**THE TASK**
An exact repetition of every entry, with no images, is the required answer.
___ DATA RECORDS
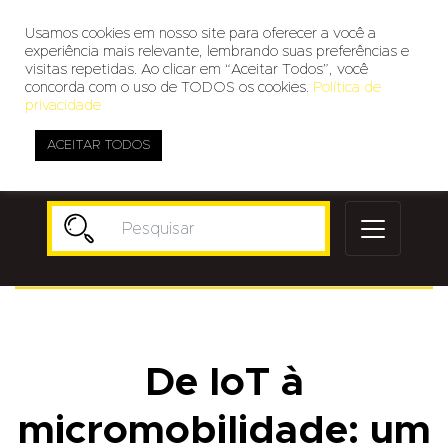
Usamos cookies em nosso site para oferecer a você a
experiência mais relevante, lembrando suas preferências e
visitas repetidas. Ao clicar em “Aceitar Todos”, você
concorda com o uso de TODOS os cookies.
Política de
privacidade
ACEITAR TODOS
Publicidade
De IoT à
micromobilidade: um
______
**COMPLETED EXERCISE**
Usamos cookies em nosso site para oferecer a você a
experiência mais relevante, lembrando suas preferências e
visitas repetidas. Ao clicar em “Aceitar Todos”, você
concorda com o uso de TODOS os cookies.
Política de
privacidade
ACEITAR TODOS
Publicidade
De IoT à
micromobilidade: um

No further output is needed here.